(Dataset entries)
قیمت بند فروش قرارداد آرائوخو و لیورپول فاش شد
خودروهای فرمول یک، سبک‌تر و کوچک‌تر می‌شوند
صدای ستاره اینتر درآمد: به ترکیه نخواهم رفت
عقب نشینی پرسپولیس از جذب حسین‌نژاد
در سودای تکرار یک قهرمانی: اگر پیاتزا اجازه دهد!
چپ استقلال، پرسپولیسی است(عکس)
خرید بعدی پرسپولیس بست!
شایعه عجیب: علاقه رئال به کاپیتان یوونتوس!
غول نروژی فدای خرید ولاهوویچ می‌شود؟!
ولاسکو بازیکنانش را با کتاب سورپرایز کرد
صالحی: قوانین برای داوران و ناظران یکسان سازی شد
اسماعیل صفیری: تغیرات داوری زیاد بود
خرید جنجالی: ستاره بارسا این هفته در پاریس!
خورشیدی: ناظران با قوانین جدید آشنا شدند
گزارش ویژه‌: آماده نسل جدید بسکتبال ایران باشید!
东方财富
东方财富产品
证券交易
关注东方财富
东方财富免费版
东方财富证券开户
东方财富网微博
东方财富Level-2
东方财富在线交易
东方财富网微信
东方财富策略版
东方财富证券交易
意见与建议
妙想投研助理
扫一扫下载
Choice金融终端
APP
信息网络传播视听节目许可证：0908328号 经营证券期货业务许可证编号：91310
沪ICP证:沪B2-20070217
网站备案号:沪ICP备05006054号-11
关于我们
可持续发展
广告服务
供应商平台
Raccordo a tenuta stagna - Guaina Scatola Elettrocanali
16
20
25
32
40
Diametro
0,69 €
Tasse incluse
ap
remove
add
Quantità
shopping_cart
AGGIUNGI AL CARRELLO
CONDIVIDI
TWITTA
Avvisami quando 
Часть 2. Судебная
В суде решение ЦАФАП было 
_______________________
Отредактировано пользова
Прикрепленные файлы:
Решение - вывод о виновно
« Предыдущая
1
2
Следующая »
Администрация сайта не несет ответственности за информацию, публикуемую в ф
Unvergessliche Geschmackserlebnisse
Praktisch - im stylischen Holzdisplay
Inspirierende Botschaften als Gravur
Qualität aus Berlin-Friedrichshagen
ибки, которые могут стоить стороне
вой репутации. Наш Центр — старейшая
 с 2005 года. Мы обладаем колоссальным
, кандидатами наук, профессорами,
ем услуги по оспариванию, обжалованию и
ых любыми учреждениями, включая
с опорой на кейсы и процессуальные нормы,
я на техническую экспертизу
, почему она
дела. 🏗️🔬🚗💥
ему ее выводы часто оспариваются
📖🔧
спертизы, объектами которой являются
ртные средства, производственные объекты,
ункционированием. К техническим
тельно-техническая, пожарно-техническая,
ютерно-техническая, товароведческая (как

REQUIREMENT
Return the full data, every line of it, with nothing altered.

TASK OUTPUT
قیمت بند فروش قرارداد آرائوخو و لیورپول فاش شد
خودروهای فرمول یک، سبک‌تر و کوچک‌تر می‌شوند
صدای ستاره اینتر درآمد: به ترکیه نخواهم رفت
عقب نشینی پرسپولیس از جذب حسین‌نژاد
در سودای تکرار یک قهرمانی: اگر پیاتزا اجازه دهد!
چپ استقلال، پرسپولیسی است(عکس)
خرید بعدی پرسپولیس بست!
شایعه عجیب: علاقه رئال به کاپیتان یوونتوس!
غول نروژی فدای خرید ولاهوویچ می‌شود؟!
ولاسکو بازیکنانش را با کتاب سورپرایز کرد
صالحی: قوانین برای داوران و ناظران یکسان سازی شد
اسماعیل صفیری: تغیرات داوری زیاد بود
خرید جنجالی: ستاره بارسا این هفته در پاریس!
خورشیدی: ناظران با قوانین جدید آشنا شدند
گزارش ویژه‌: آماده نسل جدید بسکتبال ایران باشید!
东方财富
东方财富产品
证券交易
关注东方财富
东方财富免费版
东方财富证券开户
东方财富网微博
东方财富Level-2
东方财富在线交易
东方财富网微信
东方财富策略版
东方财富证券交易
意见与建议
妙想投研助理
扫一扫下载
Choice金融终端
APP
信息网络传播视听节目许可证：0908328号 经营证券期货业务许可证编号：91310
沪ICP证:沪B2-20070217
网站备案号:沪ICP备05006054号-11
关于我们
可持续发展
广告服务
供应商平台
Raccordo a tenuta stagna - Guaina Scatola Elettrocanali
16
20
25
32
40
Diametro
0,69 €
Tasse incluse
ap
remove
add
Quantità
shopping_cart
AGGIUNGI AL CARRELLO
CONDIVIDI
TWITTA
Avvisami quando 
Часть 2. Судебная
В суде решение ЦАФАП было 
_______________________
Отредактировано пользова
Прикрепленные файлы:
Решение - вывод о виновно
« Предыдущая
1
2
Следующая »
Администрация сайта не несет ответственности за информацию, публикуемую в ф
Unvergessliche Geschmackserlebnisse
Praktisch - im stylischen Holzdisplay
Inspirierende Botschaften als Gravur
Qualität aus Berlin-Friedrichshagen
ибки, которые могут стоить стороне
вой репутации. Наш Центр — старейшая
 с 2005 года. Мы обладаем колоссальным
, кандидатами наук, профессорами,
ем услуги по оспариванию, обжалованию и
ых любыми учреждениями, включая
с опорой на кейсы и процессуальные нормы,
я на техническую экспертизу
, почему она
дела. 🏗️🔬🚗💥
ему ее выводы часто оспариваются
📖🔧
спертизы, объектами которой являются
ртные средства, производственные объекты,
ункционированием. К техническим
тельно-техническая, пожарно-техническая,
ютерно-техническая, товароведческая (как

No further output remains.